Existence, uniqueness, and decay estimates for solutions in the nonlinear theory of elastic, edge-loaded, circular tubes

Solutions to the two, coupled, ordinary nonlinear differential equations for a semi-infinite circular elastic tube subjected to edge loads and undergoing small axisymmetric strains, but arbitrarily large axisymmetric rotations—the simplified Reissner equations—are analyzed. First, with the aid of a Green’s function, the differential equations and boundary conditions are transformed to a complex-valued integral equation. From this equation existence, uniqueness, boundedness, and rate of decay are extracted for a dimensionless stress function, $f$, and an angle of rotation, $\beta$ , for sufficiently small edge data. It is shown that these unique solutions must decay at least as fast as the linear solution.

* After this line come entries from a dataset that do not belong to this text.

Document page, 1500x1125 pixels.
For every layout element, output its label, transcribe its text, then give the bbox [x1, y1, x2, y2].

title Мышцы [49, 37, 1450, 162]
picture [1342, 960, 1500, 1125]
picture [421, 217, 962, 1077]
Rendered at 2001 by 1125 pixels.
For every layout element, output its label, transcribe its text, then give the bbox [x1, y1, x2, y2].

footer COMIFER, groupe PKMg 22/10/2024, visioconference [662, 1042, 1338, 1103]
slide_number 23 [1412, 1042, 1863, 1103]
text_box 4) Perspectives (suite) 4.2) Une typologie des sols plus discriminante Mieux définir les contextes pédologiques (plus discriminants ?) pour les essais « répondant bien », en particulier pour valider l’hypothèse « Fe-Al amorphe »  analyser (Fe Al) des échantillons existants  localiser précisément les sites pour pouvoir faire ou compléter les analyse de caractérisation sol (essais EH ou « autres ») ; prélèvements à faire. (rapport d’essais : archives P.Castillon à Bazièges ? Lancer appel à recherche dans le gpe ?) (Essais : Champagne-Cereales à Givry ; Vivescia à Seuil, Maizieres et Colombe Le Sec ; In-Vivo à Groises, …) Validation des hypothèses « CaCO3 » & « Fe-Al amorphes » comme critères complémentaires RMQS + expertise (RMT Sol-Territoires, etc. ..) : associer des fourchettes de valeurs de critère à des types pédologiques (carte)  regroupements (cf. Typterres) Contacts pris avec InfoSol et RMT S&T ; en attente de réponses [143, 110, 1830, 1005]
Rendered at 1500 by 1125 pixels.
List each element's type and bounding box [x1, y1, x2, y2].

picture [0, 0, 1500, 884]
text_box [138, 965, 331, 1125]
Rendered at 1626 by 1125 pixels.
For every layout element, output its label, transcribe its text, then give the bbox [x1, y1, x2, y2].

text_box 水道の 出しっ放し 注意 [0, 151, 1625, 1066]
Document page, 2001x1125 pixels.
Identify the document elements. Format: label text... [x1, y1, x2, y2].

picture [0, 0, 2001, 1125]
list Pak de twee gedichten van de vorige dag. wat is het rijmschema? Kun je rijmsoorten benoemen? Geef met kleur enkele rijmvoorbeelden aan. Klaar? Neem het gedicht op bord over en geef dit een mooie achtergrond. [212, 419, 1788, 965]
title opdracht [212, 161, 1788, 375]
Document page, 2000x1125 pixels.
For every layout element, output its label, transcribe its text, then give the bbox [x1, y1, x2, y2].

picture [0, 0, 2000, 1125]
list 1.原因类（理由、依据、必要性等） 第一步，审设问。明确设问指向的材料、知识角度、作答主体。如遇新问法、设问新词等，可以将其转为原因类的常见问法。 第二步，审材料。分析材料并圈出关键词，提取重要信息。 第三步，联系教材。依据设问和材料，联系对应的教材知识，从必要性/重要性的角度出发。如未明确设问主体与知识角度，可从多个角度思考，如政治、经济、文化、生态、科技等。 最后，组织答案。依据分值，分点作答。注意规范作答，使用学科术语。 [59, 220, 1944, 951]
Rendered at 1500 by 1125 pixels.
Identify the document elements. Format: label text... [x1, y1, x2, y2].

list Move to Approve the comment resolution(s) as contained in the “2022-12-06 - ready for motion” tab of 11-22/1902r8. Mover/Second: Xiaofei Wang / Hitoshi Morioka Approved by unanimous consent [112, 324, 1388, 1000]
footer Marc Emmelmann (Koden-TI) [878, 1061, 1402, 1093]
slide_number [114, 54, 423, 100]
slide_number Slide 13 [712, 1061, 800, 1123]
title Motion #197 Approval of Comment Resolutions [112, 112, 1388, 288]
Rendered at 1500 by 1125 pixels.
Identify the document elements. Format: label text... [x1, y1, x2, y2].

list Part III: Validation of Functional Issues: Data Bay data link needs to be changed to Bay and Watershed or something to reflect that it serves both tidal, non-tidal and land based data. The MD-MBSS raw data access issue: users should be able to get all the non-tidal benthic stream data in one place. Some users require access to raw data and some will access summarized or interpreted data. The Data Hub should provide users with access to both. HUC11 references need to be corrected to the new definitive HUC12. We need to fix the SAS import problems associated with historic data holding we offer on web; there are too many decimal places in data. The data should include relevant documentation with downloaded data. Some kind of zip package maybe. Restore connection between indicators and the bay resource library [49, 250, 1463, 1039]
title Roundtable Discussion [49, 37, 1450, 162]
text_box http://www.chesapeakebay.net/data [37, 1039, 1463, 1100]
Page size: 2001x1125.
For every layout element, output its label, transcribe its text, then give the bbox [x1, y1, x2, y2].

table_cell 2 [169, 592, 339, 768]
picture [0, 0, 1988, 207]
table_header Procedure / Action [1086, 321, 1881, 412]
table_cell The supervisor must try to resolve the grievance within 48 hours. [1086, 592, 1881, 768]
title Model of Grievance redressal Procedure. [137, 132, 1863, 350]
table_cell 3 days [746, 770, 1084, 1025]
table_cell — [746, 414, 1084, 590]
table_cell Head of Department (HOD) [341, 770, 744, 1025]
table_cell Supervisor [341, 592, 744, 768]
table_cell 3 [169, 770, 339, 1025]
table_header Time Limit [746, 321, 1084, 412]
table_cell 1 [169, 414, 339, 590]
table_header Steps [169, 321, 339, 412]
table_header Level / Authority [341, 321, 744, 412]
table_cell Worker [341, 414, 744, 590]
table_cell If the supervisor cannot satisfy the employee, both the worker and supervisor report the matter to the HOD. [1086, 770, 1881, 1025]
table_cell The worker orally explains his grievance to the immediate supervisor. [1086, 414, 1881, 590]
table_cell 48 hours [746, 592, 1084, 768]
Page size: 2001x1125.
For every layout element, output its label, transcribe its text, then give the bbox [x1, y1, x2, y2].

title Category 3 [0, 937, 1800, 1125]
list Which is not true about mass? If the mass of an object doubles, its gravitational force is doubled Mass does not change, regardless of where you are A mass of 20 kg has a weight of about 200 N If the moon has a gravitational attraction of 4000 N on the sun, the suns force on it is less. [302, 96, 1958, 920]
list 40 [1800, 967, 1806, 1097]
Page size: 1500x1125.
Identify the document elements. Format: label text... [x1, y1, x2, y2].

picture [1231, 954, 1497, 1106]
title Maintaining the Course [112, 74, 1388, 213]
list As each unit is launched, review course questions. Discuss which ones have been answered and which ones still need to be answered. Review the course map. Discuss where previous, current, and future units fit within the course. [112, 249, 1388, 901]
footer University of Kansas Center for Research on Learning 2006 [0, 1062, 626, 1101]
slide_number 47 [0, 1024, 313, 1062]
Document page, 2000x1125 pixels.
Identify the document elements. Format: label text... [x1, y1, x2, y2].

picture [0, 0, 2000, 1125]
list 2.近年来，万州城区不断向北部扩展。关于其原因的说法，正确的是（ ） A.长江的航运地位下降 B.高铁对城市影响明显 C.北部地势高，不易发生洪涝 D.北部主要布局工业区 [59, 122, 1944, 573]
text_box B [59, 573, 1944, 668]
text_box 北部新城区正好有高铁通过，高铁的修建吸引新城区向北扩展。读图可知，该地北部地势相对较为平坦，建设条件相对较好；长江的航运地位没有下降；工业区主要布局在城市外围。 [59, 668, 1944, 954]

Second, it is shown that any solution that decays to zero must, at a sufficiently large distance from the edge, decay at the linear rate. Third, rates of decay are established for any solution for which the ${L_2}$ or the sup norm of $\beta$ has certain bounds. Finally, an energy (or Lyapunov) function $E$, defined on solutions of the differential equations, is constructed and under certain a priori restrictions on the angle of rotation, three different upper bounds on $E$ are obtained. These also provide exponential decay estimates for solutions. The energy approach is examined with a view to more general shells where a Green’s function may not be readily available.